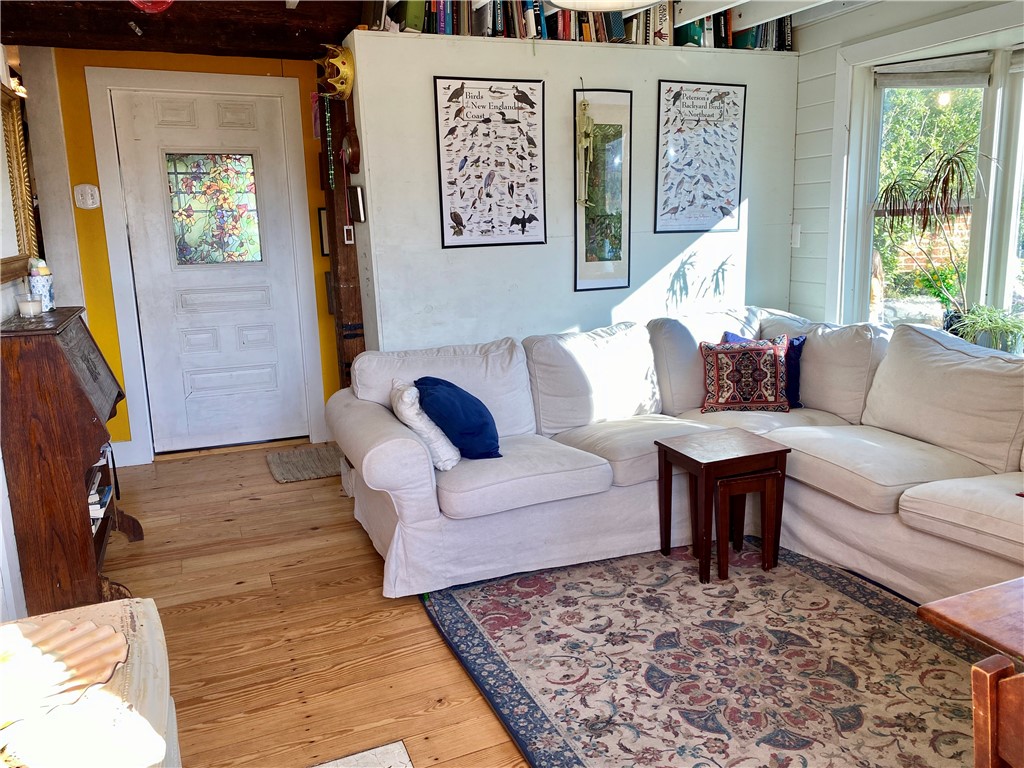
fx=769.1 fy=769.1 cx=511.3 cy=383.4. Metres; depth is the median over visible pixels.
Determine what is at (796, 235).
light switch
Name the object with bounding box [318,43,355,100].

◆ Work required ◆
Retype the whole listing exactly and leave the pictures out.

◆ Solution ◆
fx=769.1 fy=769.1 cx=511.3 cy=383.4. Metres; depth is the median over visible pixels.
Determine what is at (796, 235).
light switch
Name the object with bounding box [318,43,355,100].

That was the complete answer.